Энн обнаружила в себе силы, о которых не подозревала. Они толкнули ее к ближайшему подходящему для лазания дереву и заставили карабкаться на него, как сумасшедшую. Кора царапала ее ноги. Пальцы цеплялись и вонзались, ломая ногти, которыми она так гордилась. Она слышала треск рвущегося анорака. Но продолжала карабкаться, пока не смогла просунуть голову сквозь чащу мелких ветвей и забраться верхом на толстую ветку – надежно и высоко, – прислонившись спиной к стволу. Спутанные волосы прядями свисали ей на лицо.
«Если оно полезет наверх, я могу его пнуть!» – подумала она и откинулась назад, закрыв глаза. Оно каркнуло где-то внизу справа – ближе, чем она думала.
Энн распахнула глаза и в бессильном ужасе уставилась на тропинку и ящик, погребенный на склоне. Крышка снова закрылась. Но существо осталось снаружи – стояло на тропинке почти под ней, глядя вниз на алые капли крови, которые брызнули из колена Энн, когда она упала на камень. Она бегала по кругу, точно испуганный зверь.
«Не смотри наверх! Не смотри наверх!» – молила она, сидя очень тихо.
Оно не смотрело наверх. Оно было занято, изучая свои когтистые руки, потом поднимая их, чтобы ощупать потрепанные заросли волос и бороды. У Энн возникло чувство, что оно очень, очень озадачено. Она наблюдала, как оно берется за клочки одежды на своих тощих бедрах и отрывает кусочек, чтобы посмотреть на него. Оно покачало головой, четким жестом положило полосу тряпки на левое плечо и прокаркало еще какие-то слова. На этот раз звук был меньше похож на карканье и больше на голос.
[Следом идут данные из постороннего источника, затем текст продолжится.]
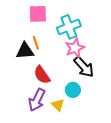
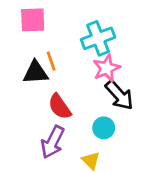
pink square: (38, 14) -> (33, 20), moved
yellow triangle: (58, 105) -> (91, 161), moved

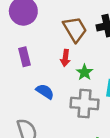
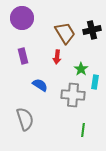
green star: (84, 72) -> (81, 69), moved

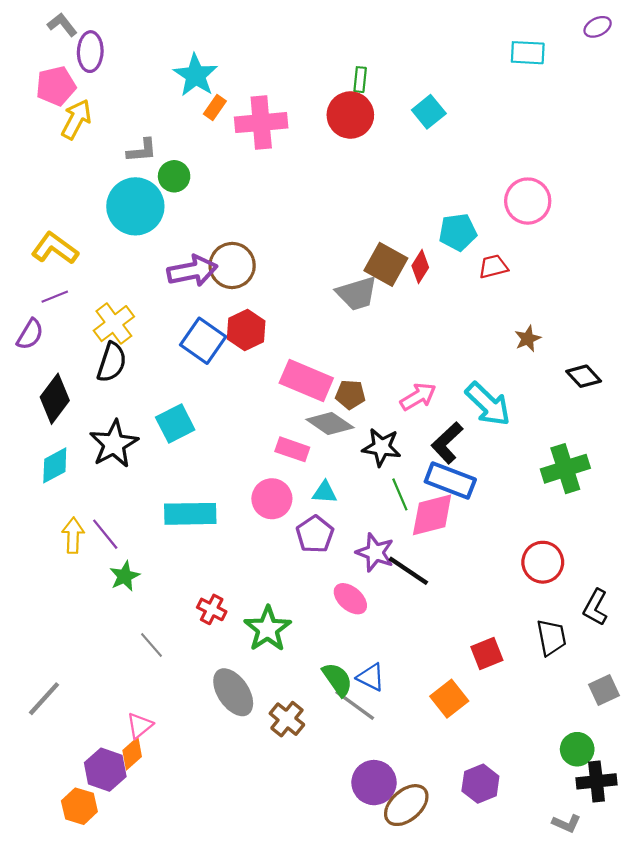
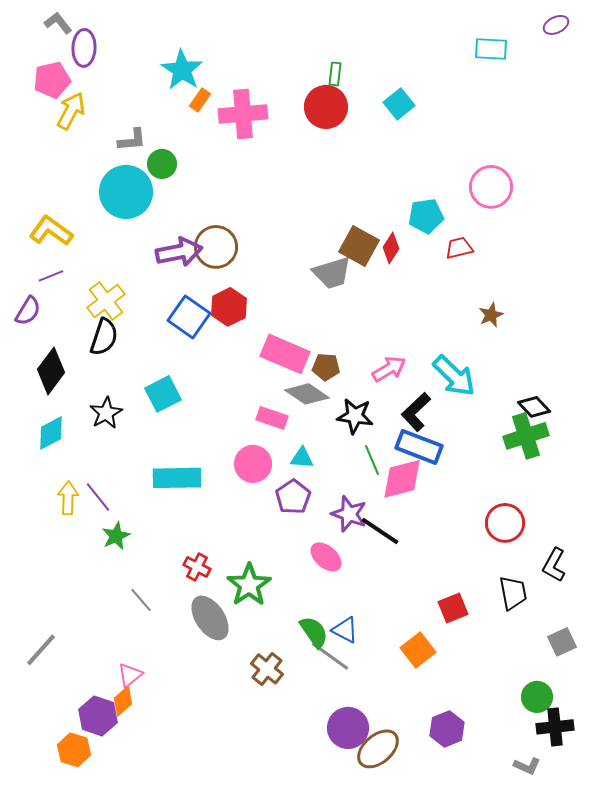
black diamond: (584, 376) -> (534, 407), moved
black star: (114, 444) -> (106, 413), size x0.7
gray ellipse: (233, 692) -> (210, 618), moved

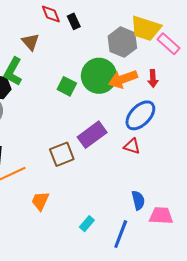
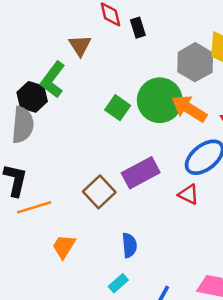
orange arrow: (123, 79) -> (189, 109), turned 44
brown square: (62, 154) -> (99, 192), turned -30
blue semicircle: (138, 200) -> (129, 245), moved

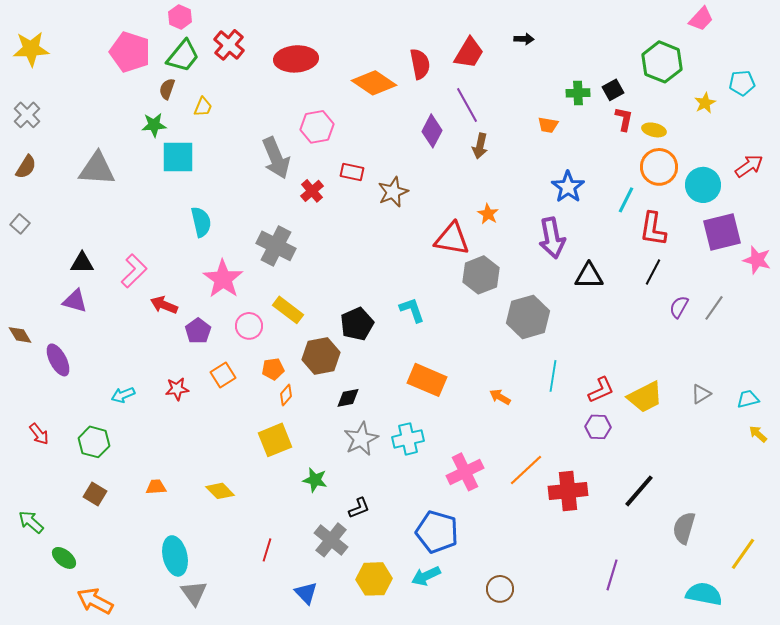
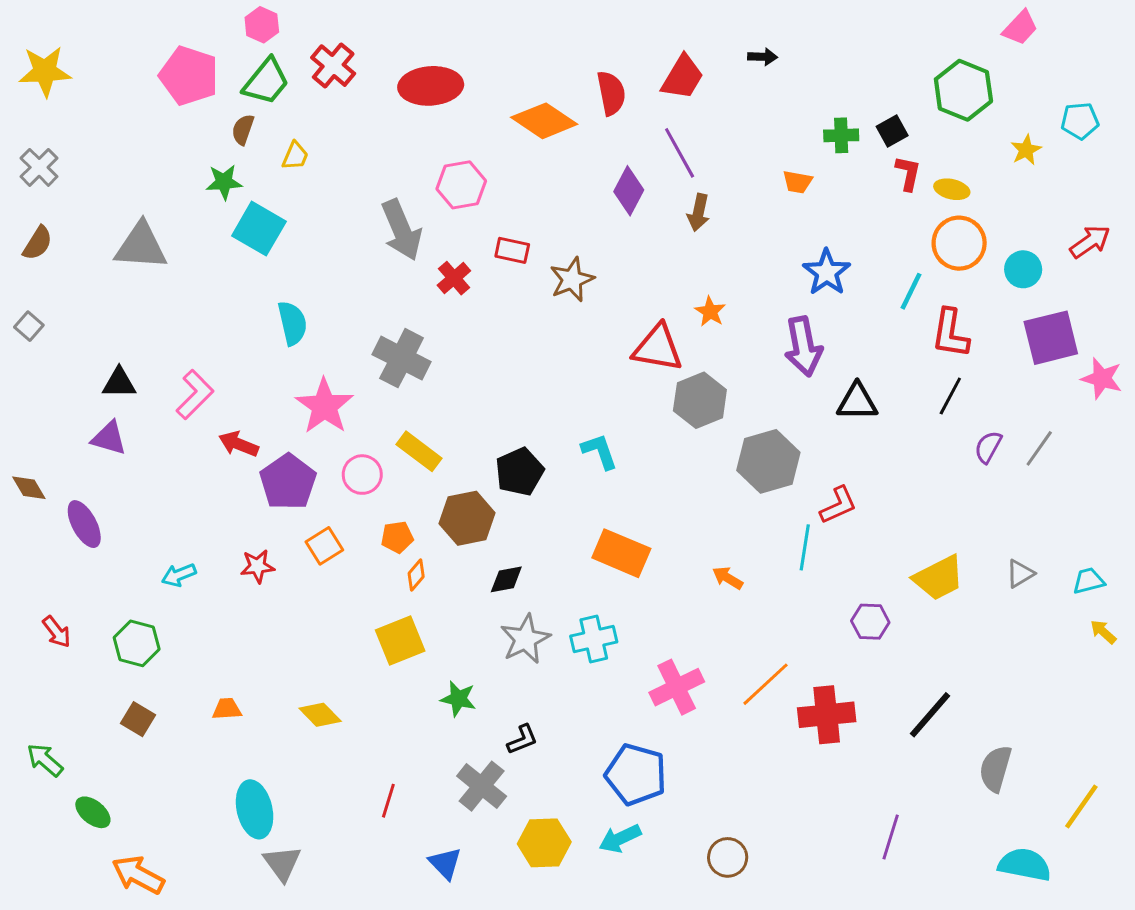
cyan square: (178, 157) -> (259, 229), turned 30
cyan circle: (703, 185) -> (1023, 269), size x0.7
purple pentagon: (198, 331) -> (288, 482), size x1.5
red L-shape: (601, 390) -> (838, 505), moved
Затем (несмотря на всё остальное, Энн едва поверила глазам) существо создало себе одежду. Нижнее тряпье растянулось двумя плотными водопадами цвета хаки, образовывая узкие рейтузы, а потом мягкие сапоги. Одновременно полоска тряпки на плече трупа тоже побежала вниз, падая и расширяясь в нечто вроде просторной плиссированной мантии длиной до щиколоток, цвета верблюжьей шерсти. Энн едва не вскрикнула, когда увидела цвет. Затем она наблюдала, почти ожидая этого, как длинные волосы и борода приобретали тот же цвет верблюжьей шерсти и укорачивались. Борода исчезла вовсе, сделав лицо еще больше похожим на череп, чем раньше; волосы остановились где-то на уровне ушей. Мужчина завершил свой образ, подпоясавшись широким ремнем с прикрепленными к нему ножом и сумкой и перекинув через левое плечо свернутую рулоном ткань, которую он аккуратно закрепил застежками. После этого он что-то удовлетворенно пробормотал, подошел к краю тропинки, вытащил нож и срезал себе толстую палку с ближайшего к свинцовому ящику дерева.
Еще до того, как он начал двигаться, Энн почти уверилась в том, кто он такой. А его широкие неторопливые шаги окончательно убедили ее. Он был самым высоким из трех мужчин, которые приехали на машине: тем, кто заставил ворота открыться; тем, кто носил странное пальто из верблюжьей шерсти. Это пальто по-прежнему было на нем, только он преобразовал его в мантию.
Он вернулся на тропинку, неся палку. Нет, теперь уже не палку, а посох – старый, отполированный, с вырезанными на нем чудными знаками. Он посмотрел наверх на Энн и прокаркал ей замечание.
Она отшатнулась, прижавшись к стволу. О, Боже! Всё это время он знал, что она здесь! И теперь непристойной выглядела она: забралась на дерево в узкой юбке, которая задралась до самой талии. Должно быть, он смотрел прямо на ее трусы. И длинные беззащитные ноги, свисающие по обе стороны ветки.
Странный мужчина внизу кашлянул, недовольный своим голосом, всё еще глядя на Энн. У него были светлые, глубоко запавшие глаза. Брови сходились над носом в одну бровь в форме летящего ястреба. Он странно выглядел, даже если его увидеть в обычных обстоятельствах, идя по улице. Можно подумать, будто встретил Мрачного Жнеца[2].
- Простите, - произнесла она высоким от страха голосом. – Я… Я не понимаю ни слова из того, что вы говорите… И не хочу понимать.
Он удивился. Подумал. Снова кашлянул.
- Прошу прощения, - сказал он. – Я использовал не тот язык. Я говорил, что не имею намерения вредить вам. Не хотите спуститься?
«Они все это говорят!» – предостерег мамин голос в голове Энн.